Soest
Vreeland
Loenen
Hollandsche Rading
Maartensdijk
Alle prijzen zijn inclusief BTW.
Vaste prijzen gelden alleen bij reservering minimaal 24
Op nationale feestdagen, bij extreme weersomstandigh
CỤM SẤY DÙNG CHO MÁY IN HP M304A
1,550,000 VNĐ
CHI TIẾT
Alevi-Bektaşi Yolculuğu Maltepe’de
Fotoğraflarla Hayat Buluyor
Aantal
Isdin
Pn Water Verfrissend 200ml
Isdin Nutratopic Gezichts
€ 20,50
---
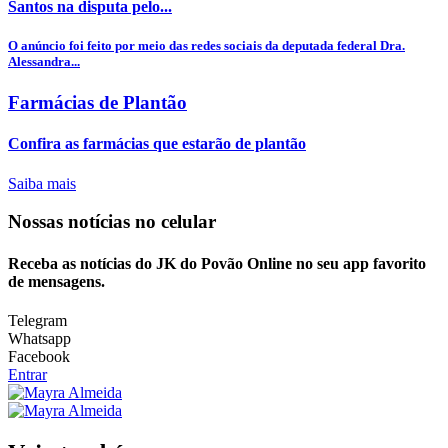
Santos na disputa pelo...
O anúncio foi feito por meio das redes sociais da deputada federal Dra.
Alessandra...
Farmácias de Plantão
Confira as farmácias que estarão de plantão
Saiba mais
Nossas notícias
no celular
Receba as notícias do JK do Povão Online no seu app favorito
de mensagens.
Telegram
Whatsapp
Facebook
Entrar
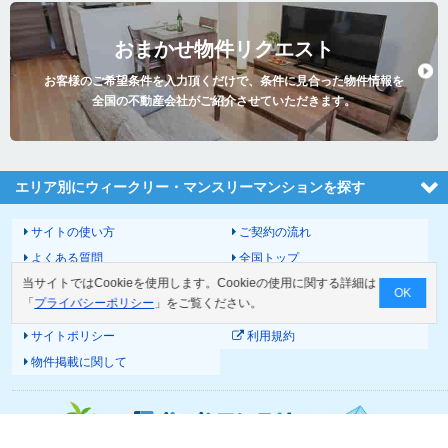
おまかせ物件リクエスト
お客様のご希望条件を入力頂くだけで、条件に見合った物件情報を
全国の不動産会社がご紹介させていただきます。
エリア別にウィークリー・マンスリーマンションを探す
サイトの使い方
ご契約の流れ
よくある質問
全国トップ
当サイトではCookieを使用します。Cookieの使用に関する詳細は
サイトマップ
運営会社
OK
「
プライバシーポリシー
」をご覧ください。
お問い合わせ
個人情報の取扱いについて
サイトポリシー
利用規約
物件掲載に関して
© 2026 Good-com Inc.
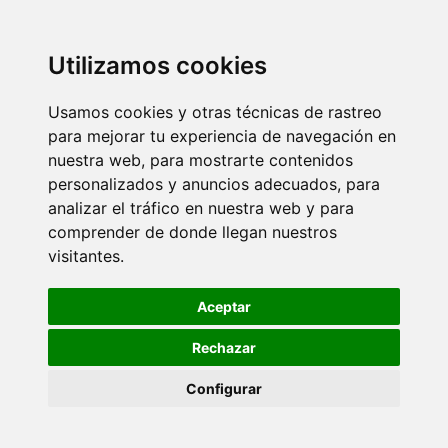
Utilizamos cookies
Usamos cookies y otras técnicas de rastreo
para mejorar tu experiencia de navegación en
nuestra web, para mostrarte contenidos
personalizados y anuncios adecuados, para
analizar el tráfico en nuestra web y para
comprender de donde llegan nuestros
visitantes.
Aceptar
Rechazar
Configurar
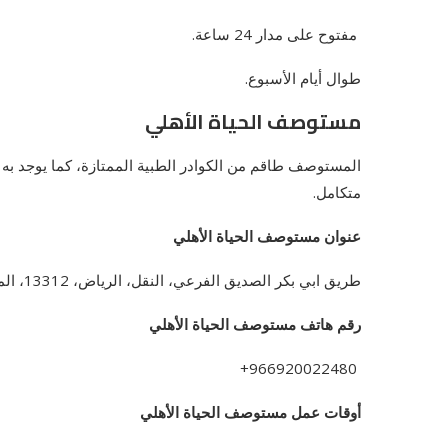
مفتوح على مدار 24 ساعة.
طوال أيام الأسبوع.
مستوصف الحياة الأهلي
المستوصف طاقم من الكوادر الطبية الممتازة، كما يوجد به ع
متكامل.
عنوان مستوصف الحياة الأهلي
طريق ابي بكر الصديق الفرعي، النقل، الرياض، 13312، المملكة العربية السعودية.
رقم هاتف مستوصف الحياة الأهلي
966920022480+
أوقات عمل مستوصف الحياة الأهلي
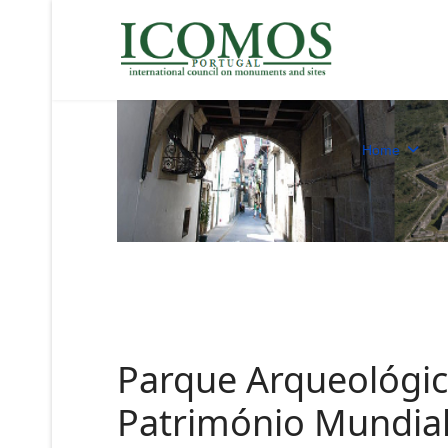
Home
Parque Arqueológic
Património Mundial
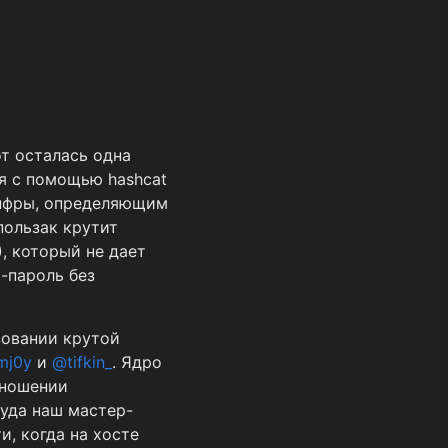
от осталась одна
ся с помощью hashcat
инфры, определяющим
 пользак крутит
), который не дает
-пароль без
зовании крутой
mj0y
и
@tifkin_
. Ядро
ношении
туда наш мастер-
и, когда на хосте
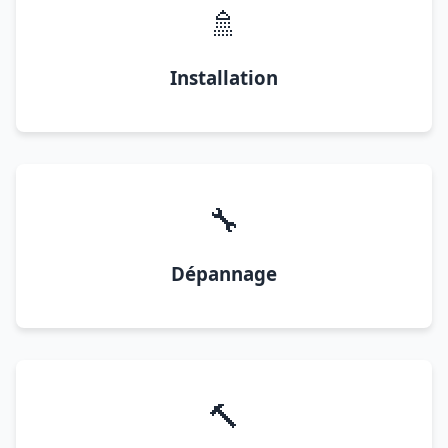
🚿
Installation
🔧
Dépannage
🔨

### Task description
Your answer must be a single number: the count of lines in the data that contain the string "para".

### Response
4